__VORLIEGENDER TEXT__.
━━━━

Fahrzeugpark-Management und Probefahrten.

Platz ist bei einem kleineren Autohaus etwas, mit dem man sehr sorgsam umgehen muss. Und das bedeutet vor allem, dass wir für die Präsentation von Neu- und Gebrauchtwagen ein genau ausgeklügeltes System brauchen, Probefahrten – soweit möglich – geplant und vorbereitet werden und natürlich die Kollegen, die sich um den Fahrzeugpark kümmern, sehr gut rangieren und einparken können. Erinnert manchmal an die Kindheit, wenn man seinen Fuhrpark von mindestens zehn Spielzeugautos sorgsam vor der Spielzeugkiste eingeparkt hat. 😉

Es kommt immer wieder mal vor, dass Kunden erstaunt darüber sind, dass sie bei uns auch eine Probefahrt mit einem gewünschten Opel-Modell machen können. Das Erstaunen erstaunt dann auch uns, denn zu einem Autokauf gehört meines Erachtens immer eine Probefahrt. Man kann noch so viel über ein neues Auto lesen und anschauen – einmal darin zu sitzen und es zu fahren, entscheidet es. Der „Popometer“ des Fahrers (und des Beifahrers!) ist unbestechlich und in den letzten Jahren ist es gerade bei „Familienkutschen“ fast schon üblich geworden, dass auch die Kinder ein Wörtchen mitzureden haben. So manch Familienprobefahrt ist dann schon eine halbe Urlaubsreise, wenn nämlich dann jedes Kind seinen Kindersitz mitbringt.

━━━━

(Gespeicherte Einträge)
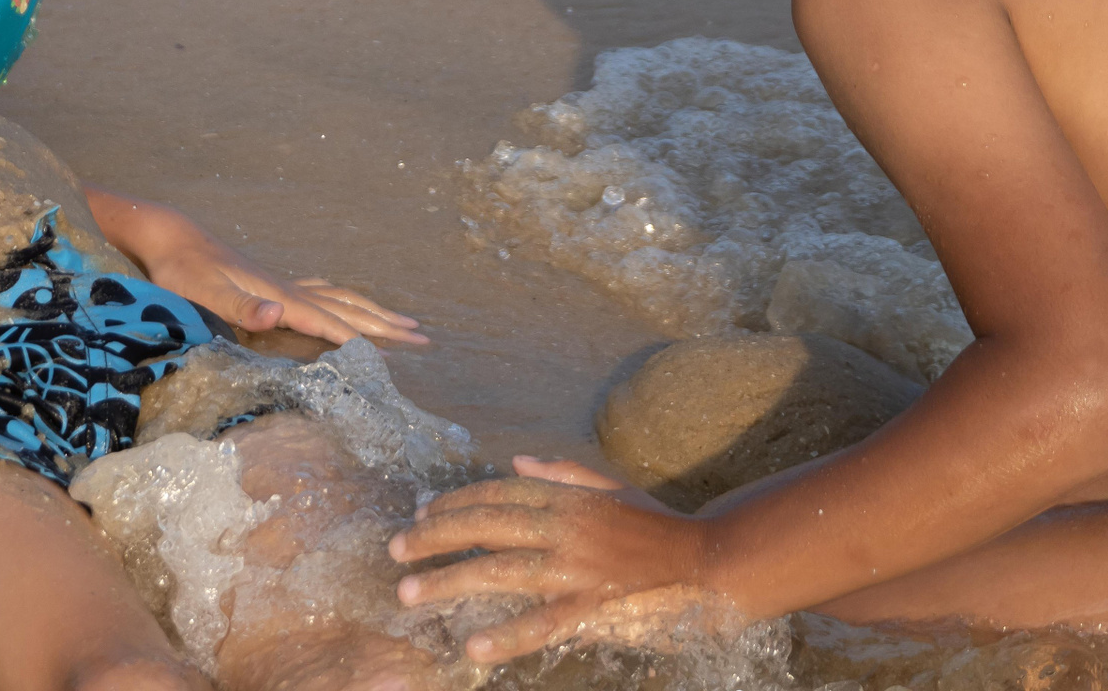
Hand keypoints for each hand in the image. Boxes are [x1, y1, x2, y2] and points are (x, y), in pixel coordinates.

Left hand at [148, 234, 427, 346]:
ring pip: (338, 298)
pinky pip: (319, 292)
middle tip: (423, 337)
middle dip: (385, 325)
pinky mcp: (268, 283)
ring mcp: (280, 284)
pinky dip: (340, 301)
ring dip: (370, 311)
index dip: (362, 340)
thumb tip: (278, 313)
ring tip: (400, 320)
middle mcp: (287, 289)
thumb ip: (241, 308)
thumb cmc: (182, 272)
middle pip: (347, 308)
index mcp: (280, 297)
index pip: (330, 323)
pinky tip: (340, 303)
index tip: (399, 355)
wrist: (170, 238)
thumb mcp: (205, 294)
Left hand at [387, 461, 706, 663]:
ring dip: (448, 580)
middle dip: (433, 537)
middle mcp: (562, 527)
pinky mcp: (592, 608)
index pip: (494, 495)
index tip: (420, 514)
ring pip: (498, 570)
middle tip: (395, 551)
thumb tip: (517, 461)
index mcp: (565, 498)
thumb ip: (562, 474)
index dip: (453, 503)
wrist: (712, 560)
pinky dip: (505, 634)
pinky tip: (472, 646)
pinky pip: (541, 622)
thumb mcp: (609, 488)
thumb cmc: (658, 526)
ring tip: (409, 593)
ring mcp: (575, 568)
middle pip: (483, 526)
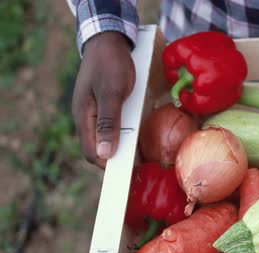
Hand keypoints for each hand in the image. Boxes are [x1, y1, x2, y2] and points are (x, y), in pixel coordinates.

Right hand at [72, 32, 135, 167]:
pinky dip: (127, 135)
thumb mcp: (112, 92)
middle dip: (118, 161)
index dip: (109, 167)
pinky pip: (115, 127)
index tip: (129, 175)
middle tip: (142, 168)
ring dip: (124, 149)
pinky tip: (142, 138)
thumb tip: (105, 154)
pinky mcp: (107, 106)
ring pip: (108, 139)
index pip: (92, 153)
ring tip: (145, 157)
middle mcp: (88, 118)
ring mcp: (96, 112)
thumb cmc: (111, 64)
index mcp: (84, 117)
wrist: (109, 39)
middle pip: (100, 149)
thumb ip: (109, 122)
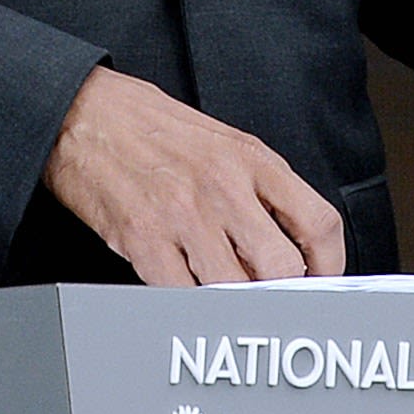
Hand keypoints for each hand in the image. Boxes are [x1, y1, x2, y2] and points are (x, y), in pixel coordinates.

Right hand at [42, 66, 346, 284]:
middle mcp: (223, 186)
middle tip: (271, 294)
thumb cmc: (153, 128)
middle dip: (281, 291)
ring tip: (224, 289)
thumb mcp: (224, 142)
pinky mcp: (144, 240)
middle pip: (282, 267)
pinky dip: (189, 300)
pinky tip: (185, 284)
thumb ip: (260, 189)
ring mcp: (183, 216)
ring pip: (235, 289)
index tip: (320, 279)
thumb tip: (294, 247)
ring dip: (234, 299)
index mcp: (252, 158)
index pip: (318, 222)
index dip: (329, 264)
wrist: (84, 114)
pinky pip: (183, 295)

━━━━

__AUFGABENSTELLUNG__. Führen Sie den Text über Fahrzeugpark-Management und Probefahrten im Autohaus im Anschluss an seinen letzten Satz fort.

__MUSTERLÖSUNG__.
Aber: Probefahrt muss sein und das machen wir gern! Perfekt ist es, wenn Interessenten einmal vorbeischauen, wir sie beraten dürfen und dann einen Termin für eine Probefahrt ausmachen, zu dem wir dann das passende Auto zur Probefahrt bereithalten. Dann kann nichts schiefgehen, es gibt eine kurze Einweisung und es darf getestet werden.